At war with....
Find a Conversation
At war with....
| Mon, 09-01-2003 - 5:37pm |
It seems like the more I deal with what happened to me, the more I feel like I have been (and still am) fighting a war with my own sexuality. It's like I have been trying to stifle it for most of my life but I just can't. But to give into my sexual feelings is to keep giving my abuser power over me (she has since passed away but the effect still lives on). Does anyone ever feel this way? I don't ever want to feel like or acknowledge that what was done to me felt good, but sadly that was mostly the case. Then I am left to try and suppress my sexuality to avoid mining up the past. The specter of my abuser still hangs over every orgasm I have (thru masturbation - I have never had sex) and nearly every fantasy. I don't think about her but what she did to me. Then I hate myself for indulging. But I can't toss out the baby with the bathwater - I just can't get rid of my sexual feelings but I need to be rid of the guilt and shame. Can anyone relate?
Lee
P.S. "my sexuality has been so polluted by my abuser that it could be a SuperFund Site - a lifetime of fallout and very time-consuming and costly clean-up is needed."
When you mention being at war with your sexuality, do you mean that you feel you shouldn't have sexual feelings at all? Or are you struggling with like knowing whether you are homo- or heterosexual? I thought I'd ask for some clarification so that the responses you get make sense for your situation.
I can totally understand where you would feel that sexual feelings are bad because of what happened, and I can see where the way you feel about sex would be a mixed bag. The fact that your abuse happened at the hands of a female would make it even more confusing, I would think.
Sexual feelings and urges are normal. That is how we are created. That is nothing to be ashamed of. I also dealt with masturbation for a looooong time. I was doing it by the time I was four because of the SA. The sensations of orgasm are pleasant, and I think for me it was also soothing.

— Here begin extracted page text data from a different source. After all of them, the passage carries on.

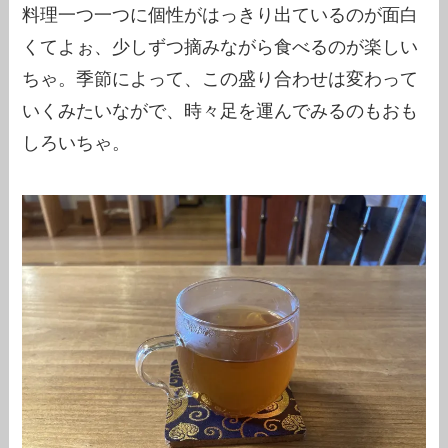
料理一つ一つに個性がはっきり出ているのが面白
くてよぉ、少しずつ摘みながら食べるのが楽しい
ちゃ。季節によって、この盛り合わせは変わって
いくみたいながで、時々足を運んでみるのもおも
しろいちゃ。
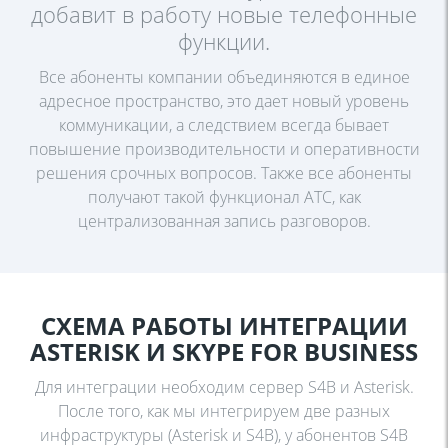
добавит в работу новые
телефонные
функции.
Все абоненты компании объединяются в единое
адресное пространство, это дает новый уровень
коммуникации, а следствием всегда бывает
повышение производительности и оперативности
решения срочных вопросов. Также все абоненты
получают такой функционал АТС, как
централизованная запись разговоров.
СХЕМА РАБОТЫ ИНТЕГРАЦИИ
ASTERISK И SKYPЕ FOR BUSINESS
Для интеграции необходим сервер S4B и Asterisk.
После того, как мы
интегрируем две разных
инфраструктуры (Asterisk и S4B), у абонентов S4B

I'll let you clarify my first questions before offering anything more. Look forward to hearing more.
Love, Heidi
co-cl, Sexual Abuse Healing Board
What I meant about being at war is that my sexual fantasies and feelings revolve around what was done to me (the abuse), not that sexual feelings in general are bad. I know that I am straight, as I have had plenty of crushes on men, so that is not an issue. The trouble comes from getting turned on by stuff that reminds me of the abuse, and then hating myself and feeling dirty and guilty and shameful afterwards. So there fore I feel I have to fight my sexuality as it has been so corrupted by the abuse.